Por Davy Albuquerque
A presença de pele solta ao redor das unhas é um problema comum, geralmente relacionado ao ressecamento e a pequenos traumas do dia a dia. No entanto, especialistas alertam que, dependendo dos sintomas acompanhantes, o quadro pode indicar infecções ou condições de saúde mais complexas.
O ressecamento é apontado como o principal fator para o surgimento dessas pequenas peles. Fatores como a baixa umidade do ar, o uso frequente de álcool em gel e o manuseio constante de produtos de limpeza contribuem para o desgaste da barreira de proteção da pele.

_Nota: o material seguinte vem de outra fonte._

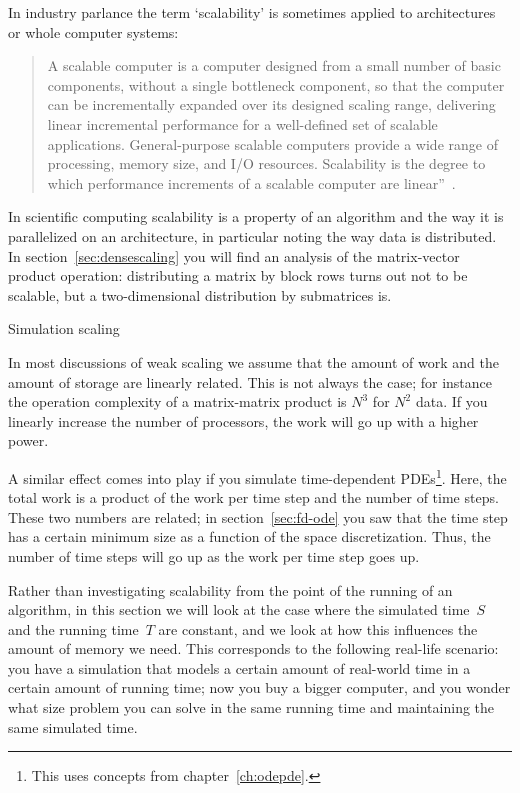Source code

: In industry parlance the term `scalability' is sometimes
applied to architectures or whole computer systems:
\begin{quotation}
  A
  scalable computer is a computer designed from a small number of
  basic components, without a single bottleneck component, so that
  the computer can be incrementally expanded over its designed scaling
  range, delivering linear incremental performance for a well-defined
  set of scalable applications.  General-purpose scalable computers
  provide a wide range of processing, memory size, and I/O
  resources.  Scalability is the degree to which performance
  increments of a scalable computer are linear''~\cite{Bell:outlook}.
\end{quotation}
In scientific computing
scalability is a property of an algorithm and the way it is
parallelized on an architecture, in
particular noting the way data is distributed. In
section~\ref{sec:densescaling} you will find an analysis of the
matrix-vector product operation: distributing a matrix by block rows
turns out not to be scalable, but a two-dimensional distribution by
submatrices is.

 {Simulation scaling}

In most discussions of weak scaling
we assume that the amount of work and 
the amount of storage are linearly related. This is not always the case; for instance
the operation complexity of a matrix-matrix product is $N^3$ for $N^2$ data.
If you linearly increase the number of processors, the work will go up with a higher power.

A similar effect comes into play if you simulate time-dependent \acp{PDE}\footnote
{This uses concepts from chapter~\ref{ch:odepde}.}.
Here, the total work is a product of the work per time step and the number of 
time steps. These two numbers are related; in section~\ref{sec:fd-ode} you
saw that the time step has a certain minimum size as a function of the 
space discretization. Thus, the number of time steps will go up as the work per
time step goes up.

Rather than investigating scalability from the point of the running
of an algorithm, in this section we will look at the case where the simulated time~$S$
and the running time~$T$ are constant, and we look at how this influences the amount of
memory we need. This corresponds to the following real-life scenario: 
you have a simulation that models a certain amount of real-world time 
in a certain amount of running time; now you buy a bigger computer, and you wonder
what size problem you can solve in the same running time and maintaining
the same simulated time.

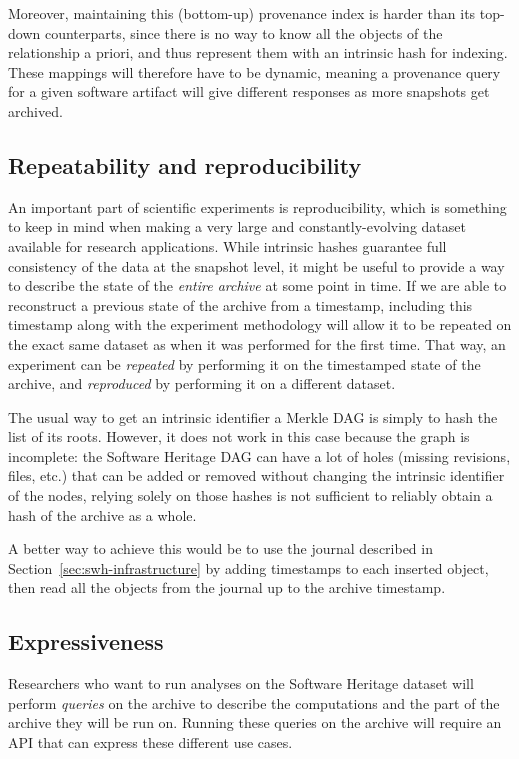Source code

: Moreover, maintaining this (bottom-up) provenance index is harder than its
top-down counterparts, since there is no way to know all the objects of the
relationship a priori, and thus represent them with an intrinsic hash for
indexing. These mappings will therefore have to be dynamic, meaning a
provenance query for a given software artifact will give different responses as
more snapshots get archived.

\subsection{Repeatability and reproducibility}

An important part of scientific experiments is reproducibility, which is
something to keep in mind when making a very large and
constantly-evolving dataset available for research applications. While
intrinsic hashes guarantee full consistency of the data at the snapshot level,
it might be useful to provide a way to describe the state of the \emph{entire
  archive} at some point in time. If we are able to reconstruct a previous
state of the archive from a timestamp, including this timestamp along
with the experiment methodology will allow it to be repeated on the exact same
dataset as when it was performed for the first time. That way, an experiment
can be \emph{repeated} by performing it on the timestamped state of the
archive, and \emph{reproduced} by performing it on a different dataset.

The usual way to get an intrinsic identifier a Merkle DAG is simply to hash the
list of its roots. However, it does not work in this case because the graph is
incomplete: the Software Heritage DAG can have a lot of holes (missing
revisions, files, etc.) that can be added or removed without changing the
intrinsic identifier of the nodes, relying solely on those hashes is not
sufficient to reliably obtain a hash of the archive as a whole.

A better way to achieve this would be to use the journal described in
Section~\ref{sec:swh-infrastructure} by adding timestamps to each inserted
object, then read all the objects from the journal up to the archive timestamp.

\subsection{Expressiveness}

Researchers who want to run analyses on the Software Heritage dataset will
perform \emph{queries} on the archive to describe the computations and the part
of the archive they will be run on. Running these queries on the archive will
require an API that can express these different use cases.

Além do clima, hábitos como roer as unhas, retirar a cutícula com frequência ou manter contato prolongado com a água podem comprometer a proteção cutânea. Esses comportamentos favorecem o aparecimento do incômodo e de possíveis lesões.
Quando o problema exige atenção médica?
Embora a maioria dos casos seja considerada de baixa gravidade, alguns sinais devem acender o alerta para a necessidade de investigação profissional. Sintomas como dor intensa, inchaço, vermelhidão, calor no local, presença de pus, sangramento ou deformidades nas unhas podem indicar inflamações ou infecções, a exemplo da paroníquia.
A persistência do problema também pode estar vinculada a doenças dermatológicas ou condições sistêmicas. Estão entre as possibilidades de investigação a dermatite, a psoríase, o eczema, o diabetes, alterações na tireoide e deficiências de minerais e vitaminas, como ferro, zinco e vitaminas do complexo B.
Apesar das dúvidas sobre a necessidade de vitaminas, médicos ressaltam que a suplementação não deve ser feita de forma indiscriminada. Segundo especialistas, a investigação deve ser individualizada e baseada em avaliação clínica para identificar a causa real do problema.
Como prevenir o surgimento das peles soltas?
A principal forma de evitar o problema é preservar a barreira natural de proteção da pele. A prevenção inclui a hidratação diária das mãos e das cutículas, evitando o hábito de remover completamente a cutícula ou puxar as peles que já estão soltas.
Outras medidas preventivas fundamentais são o uso de luvas ao realizar tarefas domésticas e evitar o contato excessivo com produtos químicos. Caso os sintomas persistam ou apresentem sinais de infecção, a busca por um dermatologista é essencial para o tratamento adequado.